I take notes when someone is talking. It’s a compulsion, a nervous tic, a thing to keep my worried fingers moving, scribbling on the backs of receipts or on the junk mail I’ve stuffed in my purse. I rarely do anything with this writing. It ends up back in my purse, and then, every few weeks I empty out my purse and chuck the crumpled notes in the recycling bin.
I used to carry around a little notebook because I’d read somewhere that all writers should carry around a little notebook. In it I would write snippets of potential story scenes and oddball thoughts that popped into my head and conversations I shamelessly eavesdropped on.
For example, in March 2008, I was sitting at the Panera Bread in Columbus, Ohio, and I overheard a woman at a nearby table say to another: “Dad said some magic words to me. And the magic words were: What are you going to do with your luggage?”
[What does this mean? I wondered in March 2008, and I wonder, again, now.]
The other day someone was talking at a meeting, and I was taking notes furiously—furiously in the sense that I was trying to keep up with what the person was saying, but also, because I was furious about what she was saying, which basically boiled down to Things Are Really Bad Right Now.
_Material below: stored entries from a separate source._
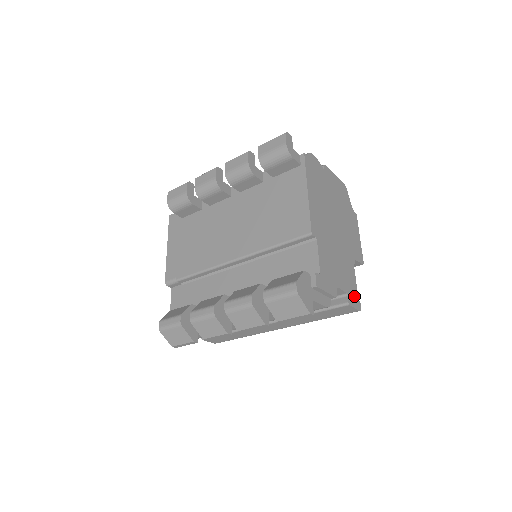
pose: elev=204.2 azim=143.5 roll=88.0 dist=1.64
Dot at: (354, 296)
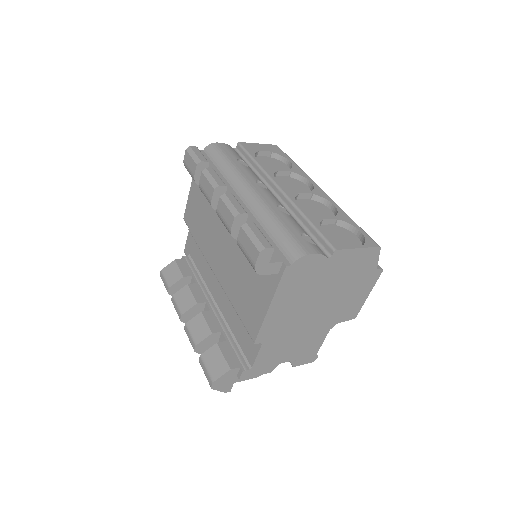
Dot at: (309, 356)
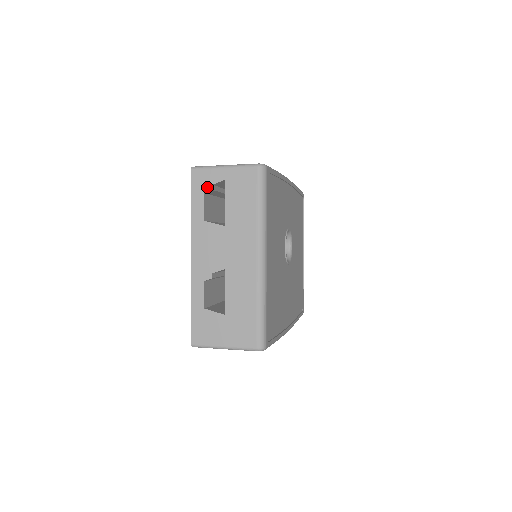
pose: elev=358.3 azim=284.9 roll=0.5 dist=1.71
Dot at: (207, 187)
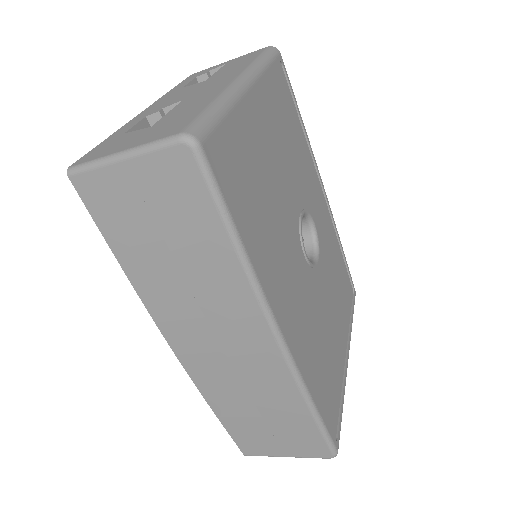
Dot at: (202, 74)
After the meeting I scrunched up the paper I’d been taking notes on and drove home in tears. If I don’t write things down, I will forget them. If I write things down, but don’t read what I’ve written, I can also forget. It’s a nifty trick. Too bad I can’t always manage to remember it.
I have so many questions about what I hear, what I write. The woman at the Panera Bread. I mean, what the hell was she going to do with her luggage? And at the meeting the other day. Instead of telling us how crappy things are, why can’t someone help us figure out what to do about it?
Maybe I am asking for too much. Maybe there are no magic words. Still, I find myself writing it all down. Friday at the library, a toddler shows me her coloring page. It’s covered in crayon scribbles and I love it. When she offers it to me, I take it.
One writer to another. No words, but I know exactly what she means.